===== SEITENAUSZUG =====

# hdmi kabel / grafikkarte kaputt?



## inzain (23. Juli 2010)

guten tag , ich habe folgendes problem.
habe meine pc mit ati 4850 ueber ein dvi zu hdmi adapter an meinen lg 37h3010 angeschlossen. das problem ist dass bei filmen sehr viele grüne punkte zu sehen sind.nun weiss ich nicht ob es am kabel oder an der grafikkarte liegt
danke schonmal für die hilfe.


----------



## Herbboy (23. Juli 2010)

Hast Du den PC auch mal an einen TFT angeschlossen, ob es da auch so ist? wenn es da keine Probleme gibt: hast Du mal genau den Sitz der Kabel gecheckt? Auflösung überprüft?


----------



## inzain (23. Juli 2010)

läuft ueber 22 zoll tft ... mit 0 problemen... musste nur taktraten runtersetzen da er sonst auch pixelfehler produziert..


----------



## Jever_Pilsener (23. Juli 2010)

Wenn das Kabel kaputt wäre, düfte eigentlich gar kein Bild erscheinen. Vielleicht ist es ein Firmware-Bug/Inkompatibilität zwischen den beiden Geräten.


----------



## kress (23. Juli 2010)

Also ich hab ein Wackelkontakt Kabel hier (DVI). Drücke ich es an der Graka ein bisschen nach oben hab ich viele grüne Pixel.

=====

> VERSTÄNDNIS PRÜFEN
(1) Beantworte diese Fragen zum Forenthread über das HDMI-Kabel:
(a) Welche Grafikkarte steckt in inzains PC?
(b) Was musste inzain am 22-Zoll-TFT ändern, damit keine Pixelfehler auftreten?
(c) Was sieht kress, wenn er sein DVI-Kabel an der Grafikkarte ein bisschen nach oben drückt?
(2) Nenne alle Benutzernamen, unter denen im Forenthread über das HDMI-Kabel Beiträge stehen.
(3) Schreib den Forenthread über das HDMI-Kabel nach dem letzten Beitrag weiter.

===== DATEN ZUR PRÜFUNG =====

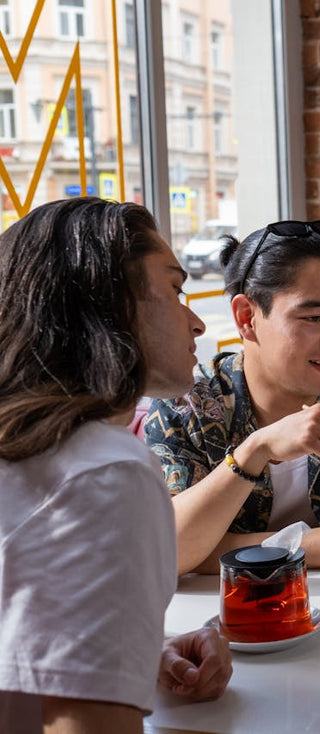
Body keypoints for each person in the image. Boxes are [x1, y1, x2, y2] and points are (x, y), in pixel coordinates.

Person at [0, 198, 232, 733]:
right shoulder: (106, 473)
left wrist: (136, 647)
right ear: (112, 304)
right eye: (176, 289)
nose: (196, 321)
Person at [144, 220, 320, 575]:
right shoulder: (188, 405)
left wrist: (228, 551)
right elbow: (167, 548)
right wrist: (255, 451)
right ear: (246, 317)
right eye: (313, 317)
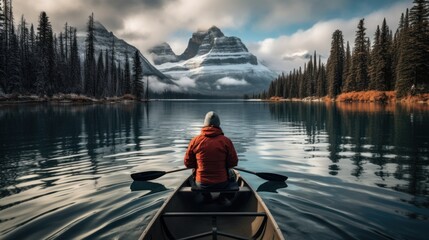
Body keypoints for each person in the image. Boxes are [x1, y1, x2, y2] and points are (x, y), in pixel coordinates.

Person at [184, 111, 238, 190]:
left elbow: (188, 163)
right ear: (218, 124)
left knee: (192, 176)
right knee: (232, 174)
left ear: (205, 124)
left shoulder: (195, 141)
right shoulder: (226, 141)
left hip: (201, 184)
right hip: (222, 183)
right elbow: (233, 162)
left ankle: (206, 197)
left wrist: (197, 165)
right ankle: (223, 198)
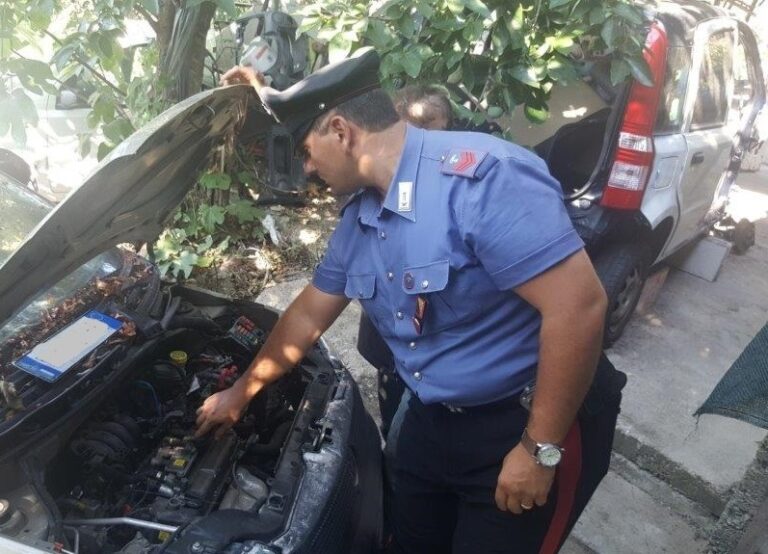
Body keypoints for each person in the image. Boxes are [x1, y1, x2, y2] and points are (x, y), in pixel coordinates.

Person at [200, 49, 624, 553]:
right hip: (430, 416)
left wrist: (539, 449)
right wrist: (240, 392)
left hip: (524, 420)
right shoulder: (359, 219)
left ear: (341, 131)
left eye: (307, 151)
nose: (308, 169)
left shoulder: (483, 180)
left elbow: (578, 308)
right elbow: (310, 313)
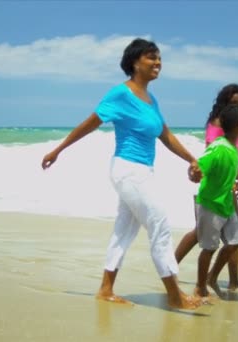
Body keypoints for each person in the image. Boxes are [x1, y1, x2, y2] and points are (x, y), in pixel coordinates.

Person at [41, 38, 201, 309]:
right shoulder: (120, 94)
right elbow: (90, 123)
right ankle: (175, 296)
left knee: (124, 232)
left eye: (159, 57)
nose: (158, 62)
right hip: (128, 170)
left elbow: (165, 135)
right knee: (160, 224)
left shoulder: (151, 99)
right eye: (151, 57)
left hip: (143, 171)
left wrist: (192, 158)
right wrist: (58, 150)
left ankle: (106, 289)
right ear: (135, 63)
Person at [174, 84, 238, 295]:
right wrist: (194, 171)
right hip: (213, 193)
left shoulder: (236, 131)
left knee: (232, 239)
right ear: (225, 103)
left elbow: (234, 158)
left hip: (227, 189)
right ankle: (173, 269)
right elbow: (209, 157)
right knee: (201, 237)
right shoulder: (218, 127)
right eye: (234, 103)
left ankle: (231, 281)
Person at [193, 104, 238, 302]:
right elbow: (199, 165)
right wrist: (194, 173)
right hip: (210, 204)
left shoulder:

=====
===== DATEN ZUR PRÜFUNG =====

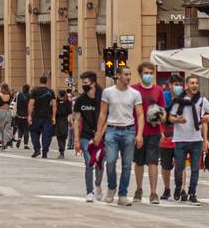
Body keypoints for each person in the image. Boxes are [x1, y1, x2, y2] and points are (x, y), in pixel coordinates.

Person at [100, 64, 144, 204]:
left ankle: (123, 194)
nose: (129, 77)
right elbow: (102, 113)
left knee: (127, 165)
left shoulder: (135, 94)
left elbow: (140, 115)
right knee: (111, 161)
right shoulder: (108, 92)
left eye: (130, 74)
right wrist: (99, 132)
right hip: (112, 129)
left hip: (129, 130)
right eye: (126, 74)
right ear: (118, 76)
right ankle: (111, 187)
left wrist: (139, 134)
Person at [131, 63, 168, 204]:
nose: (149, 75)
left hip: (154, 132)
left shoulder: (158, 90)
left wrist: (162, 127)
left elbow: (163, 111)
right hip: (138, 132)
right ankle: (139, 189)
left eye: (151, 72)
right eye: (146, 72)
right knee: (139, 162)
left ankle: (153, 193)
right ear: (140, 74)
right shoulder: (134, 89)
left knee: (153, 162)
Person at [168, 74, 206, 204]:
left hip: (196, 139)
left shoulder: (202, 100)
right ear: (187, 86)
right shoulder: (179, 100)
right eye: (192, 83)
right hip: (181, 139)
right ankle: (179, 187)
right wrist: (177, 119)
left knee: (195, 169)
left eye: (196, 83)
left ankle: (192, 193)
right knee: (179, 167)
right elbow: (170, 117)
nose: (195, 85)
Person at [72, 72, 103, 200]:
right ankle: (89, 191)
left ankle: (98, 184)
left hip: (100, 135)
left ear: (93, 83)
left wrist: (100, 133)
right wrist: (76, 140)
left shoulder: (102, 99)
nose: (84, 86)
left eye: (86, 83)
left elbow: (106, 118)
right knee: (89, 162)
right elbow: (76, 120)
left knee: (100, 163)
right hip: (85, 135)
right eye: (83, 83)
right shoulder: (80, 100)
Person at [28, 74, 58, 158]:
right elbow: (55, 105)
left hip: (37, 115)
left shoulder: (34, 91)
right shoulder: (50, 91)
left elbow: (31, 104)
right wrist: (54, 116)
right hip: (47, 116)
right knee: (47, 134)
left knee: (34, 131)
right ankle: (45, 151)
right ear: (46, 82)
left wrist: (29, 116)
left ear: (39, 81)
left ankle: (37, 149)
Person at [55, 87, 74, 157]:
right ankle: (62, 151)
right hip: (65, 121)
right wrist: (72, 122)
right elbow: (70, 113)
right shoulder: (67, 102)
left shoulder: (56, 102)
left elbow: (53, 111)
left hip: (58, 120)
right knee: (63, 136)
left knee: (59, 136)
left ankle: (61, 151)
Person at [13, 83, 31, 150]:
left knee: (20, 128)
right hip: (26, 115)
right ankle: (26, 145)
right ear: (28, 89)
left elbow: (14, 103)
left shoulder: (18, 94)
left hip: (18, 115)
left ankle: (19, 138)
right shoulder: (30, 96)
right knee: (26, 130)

=====
===== DATEN ZUR PRÜFUNG =====

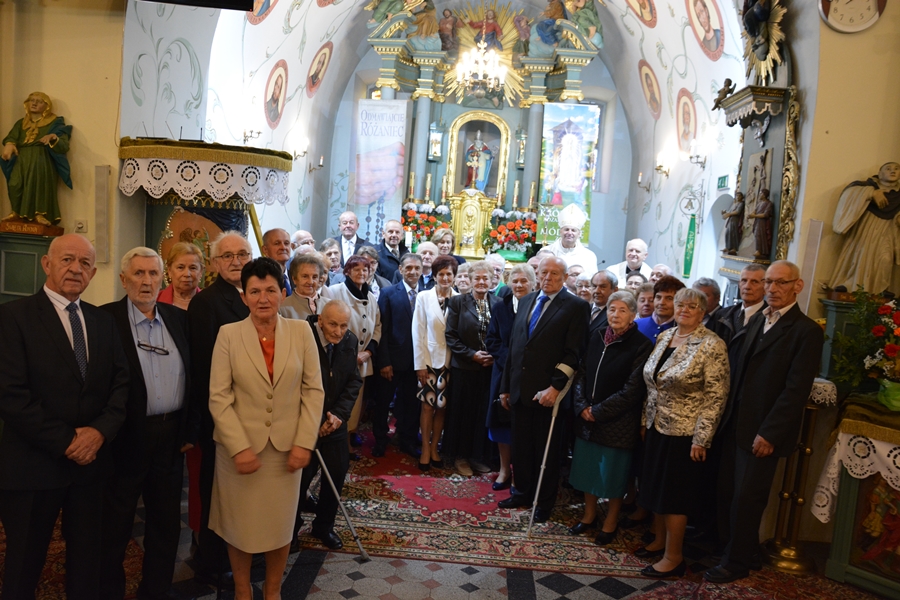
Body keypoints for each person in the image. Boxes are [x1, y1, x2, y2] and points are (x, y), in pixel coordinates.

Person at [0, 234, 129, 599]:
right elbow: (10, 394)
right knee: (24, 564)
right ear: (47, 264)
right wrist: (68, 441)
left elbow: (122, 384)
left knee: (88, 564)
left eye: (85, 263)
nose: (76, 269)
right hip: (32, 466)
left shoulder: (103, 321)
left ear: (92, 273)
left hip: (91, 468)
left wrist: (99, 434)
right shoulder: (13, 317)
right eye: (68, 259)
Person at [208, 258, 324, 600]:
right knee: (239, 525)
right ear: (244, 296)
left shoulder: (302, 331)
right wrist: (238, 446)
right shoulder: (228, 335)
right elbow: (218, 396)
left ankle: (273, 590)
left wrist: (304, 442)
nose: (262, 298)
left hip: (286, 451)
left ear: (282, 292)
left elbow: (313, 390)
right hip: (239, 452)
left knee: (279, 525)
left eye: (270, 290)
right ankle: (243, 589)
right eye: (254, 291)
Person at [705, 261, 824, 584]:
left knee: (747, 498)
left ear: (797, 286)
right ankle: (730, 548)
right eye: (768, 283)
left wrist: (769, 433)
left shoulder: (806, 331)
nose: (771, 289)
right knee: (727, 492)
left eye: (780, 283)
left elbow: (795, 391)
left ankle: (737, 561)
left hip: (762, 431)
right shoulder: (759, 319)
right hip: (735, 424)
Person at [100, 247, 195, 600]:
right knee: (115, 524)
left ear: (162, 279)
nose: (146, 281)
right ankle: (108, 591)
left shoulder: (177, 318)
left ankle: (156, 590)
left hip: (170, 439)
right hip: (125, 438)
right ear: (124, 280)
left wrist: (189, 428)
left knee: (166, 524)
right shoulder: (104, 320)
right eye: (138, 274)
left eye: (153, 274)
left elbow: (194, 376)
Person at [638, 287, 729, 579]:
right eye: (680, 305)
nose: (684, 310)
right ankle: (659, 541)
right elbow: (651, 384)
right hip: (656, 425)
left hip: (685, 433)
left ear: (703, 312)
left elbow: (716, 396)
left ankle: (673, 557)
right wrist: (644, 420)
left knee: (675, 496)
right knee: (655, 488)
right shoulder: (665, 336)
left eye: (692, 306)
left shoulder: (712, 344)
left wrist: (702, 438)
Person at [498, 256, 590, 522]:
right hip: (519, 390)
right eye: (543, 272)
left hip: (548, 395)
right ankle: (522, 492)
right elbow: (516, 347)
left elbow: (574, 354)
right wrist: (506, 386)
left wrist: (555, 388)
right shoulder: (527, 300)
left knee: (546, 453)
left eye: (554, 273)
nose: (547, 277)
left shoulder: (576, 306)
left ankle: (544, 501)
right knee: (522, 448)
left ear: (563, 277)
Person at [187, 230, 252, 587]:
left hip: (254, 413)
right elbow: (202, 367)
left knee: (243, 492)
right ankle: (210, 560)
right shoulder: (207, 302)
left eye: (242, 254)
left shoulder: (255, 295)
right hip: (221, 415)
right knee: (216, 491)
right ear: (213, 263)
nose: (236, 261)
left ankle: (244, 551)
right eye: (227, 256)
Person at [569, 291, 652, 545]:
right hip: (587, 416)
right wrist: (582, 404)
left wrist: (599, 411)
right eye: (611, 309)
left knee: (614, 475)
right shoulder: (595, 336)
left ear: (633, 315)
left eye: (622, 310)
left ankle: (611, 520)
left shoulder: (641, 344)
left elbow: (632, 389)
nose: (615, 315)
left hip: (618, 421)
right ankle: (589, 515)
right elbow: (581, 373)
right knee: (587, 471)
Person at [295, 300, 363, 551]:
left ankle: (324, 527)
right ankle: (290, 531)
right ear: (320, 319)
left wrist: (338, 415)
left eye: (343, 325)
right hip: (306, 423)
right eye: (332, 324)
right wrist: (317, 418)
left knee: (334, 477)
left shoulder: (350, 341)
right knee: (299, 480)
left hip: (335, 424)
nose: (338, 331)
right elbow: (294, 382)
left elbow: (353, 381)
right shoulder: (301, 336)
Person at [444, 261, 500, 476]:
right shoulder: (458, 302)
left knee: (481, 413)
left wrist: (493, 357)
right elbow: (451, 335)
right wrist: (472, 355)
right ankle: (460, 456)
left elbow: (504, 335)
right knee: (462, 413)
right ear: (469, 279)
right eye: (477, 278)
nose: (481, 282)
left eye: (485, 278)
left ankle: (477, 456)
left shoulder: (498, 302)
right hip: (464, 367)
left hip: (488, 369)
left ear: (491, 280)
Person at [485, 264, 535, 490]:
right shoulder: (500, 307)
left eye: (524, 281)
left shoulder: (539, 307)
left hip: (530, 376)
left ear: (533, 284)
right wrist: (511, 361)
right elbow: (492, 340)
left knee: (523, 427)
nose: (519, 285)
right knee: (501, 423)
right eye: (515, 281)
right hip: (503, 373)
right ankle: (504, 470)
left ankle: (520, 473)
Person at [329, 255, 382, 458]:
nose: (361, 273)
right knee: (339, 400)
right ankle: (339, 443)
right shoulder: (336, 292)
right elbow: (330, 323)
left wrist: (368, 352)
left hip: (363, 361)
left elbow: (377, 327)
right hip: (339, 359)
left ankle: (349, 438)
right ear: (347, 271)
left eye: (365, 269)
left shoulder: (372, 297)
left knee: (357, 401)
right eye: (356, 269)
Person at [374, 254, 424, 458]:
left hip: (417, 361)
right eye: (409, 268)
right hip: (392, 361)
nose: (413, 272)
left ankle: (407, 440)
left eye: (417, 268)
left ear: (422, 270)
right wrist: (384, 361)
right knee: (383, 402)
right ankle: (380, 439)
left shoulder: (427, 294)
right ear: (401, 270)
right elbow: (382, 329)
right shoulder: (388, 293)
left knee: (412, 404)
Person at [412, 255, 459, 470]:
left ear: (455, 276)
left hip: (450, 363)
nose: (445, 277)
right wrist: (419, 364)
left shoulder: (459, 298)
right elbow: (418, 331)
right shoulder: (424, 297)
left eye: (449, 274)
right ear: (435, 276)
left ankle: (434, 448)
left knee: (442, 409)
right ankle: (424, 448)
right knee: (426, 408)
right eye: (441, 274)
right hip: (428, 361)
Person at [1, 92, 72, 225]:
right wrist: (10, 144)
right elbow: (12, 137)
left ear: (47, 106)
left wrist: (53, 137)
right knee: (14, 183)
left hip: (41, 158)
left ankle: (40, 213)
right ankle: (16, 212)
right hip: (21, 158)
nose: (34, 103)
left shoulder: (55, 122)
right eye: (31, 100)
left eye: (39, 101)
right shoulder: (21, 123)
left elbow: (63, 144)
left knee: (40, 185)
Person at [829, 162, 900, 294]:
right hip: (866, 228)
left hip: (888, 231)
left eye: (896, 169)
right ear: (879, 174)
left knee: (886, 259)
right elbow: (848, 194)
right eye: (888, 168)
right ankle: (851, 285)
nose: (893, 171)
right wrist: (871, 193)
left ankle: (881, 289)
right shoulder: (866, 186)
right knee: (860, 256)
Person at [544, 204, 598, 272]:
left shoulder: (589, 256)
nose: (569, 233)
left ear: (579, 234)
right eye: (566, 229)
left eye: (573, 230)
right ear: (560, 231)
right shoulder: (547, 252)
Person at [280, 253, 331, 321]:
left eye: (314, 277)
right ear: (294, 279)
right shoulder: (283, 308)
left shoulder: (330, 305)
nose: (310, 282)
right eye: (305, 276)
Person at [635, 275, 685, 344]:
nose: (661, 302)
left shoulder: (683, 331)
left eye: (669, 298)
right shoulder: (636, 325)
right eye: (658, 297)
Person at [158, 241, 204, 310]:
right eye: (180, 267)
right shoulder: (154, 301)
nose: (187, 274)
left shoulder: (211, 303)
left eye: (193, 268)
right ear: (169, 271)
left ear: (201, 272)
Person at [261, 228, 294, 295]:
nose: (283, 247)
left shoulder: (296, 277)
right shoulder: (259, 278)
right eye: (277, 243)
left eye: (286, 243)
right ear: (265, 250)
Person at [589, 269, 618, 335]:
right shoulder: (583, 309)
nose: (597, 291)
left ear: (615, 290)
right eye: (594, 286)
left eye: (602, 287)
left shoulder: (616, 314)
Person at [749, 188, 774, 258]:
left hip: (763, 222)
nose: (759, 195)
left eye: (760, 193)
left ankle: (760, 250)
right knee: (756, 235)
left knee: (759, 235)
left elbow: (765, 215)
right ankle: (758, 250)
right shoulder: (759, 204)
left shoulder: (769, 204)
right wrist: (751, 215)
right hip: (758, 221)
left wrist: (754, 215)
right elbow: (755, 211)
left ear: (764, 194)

=====

> GELÖSTE AUFGABEN
(1)
(a) Eine ATI 4850.
(b) Er musste die Taktraten runtersetzen.
(c) Viele grüne Pixel.

(2) inzain, Herbboy, Jever_Pilsener, kress

(3)
Mit dem anderen Kabel ist das nicht. Scheint bei der evtl das gleiche Problem zu sein.


----------



## inzain (23. Juli 2010)

das problem ist ja das wenn ich ein video abspiele diese fehler kommen...bei einem bild zb desktop sind keine fehler vorhanden.


----------



## Herbboy (23. Juli 2010)

Treiber und codecs sind aber alle aktuell?


----------



## inzain (23. Juli 2010)

catalyst 10.5 , codecs update werde ich mal probieren


----------



## inzain (25. Juli 2010)

immernoch gleiches problem....
sobald ich videos abspielen will grüne punkte , sonst 1a ..


----------



## inzain (25. Juli 2010)

problem gelöst . anscheinend kann der dvi zu hdmi adapter keine signale in 1920*1080 uebertragen. -->auflösung runtergeschraubt-->keine grünen punkte.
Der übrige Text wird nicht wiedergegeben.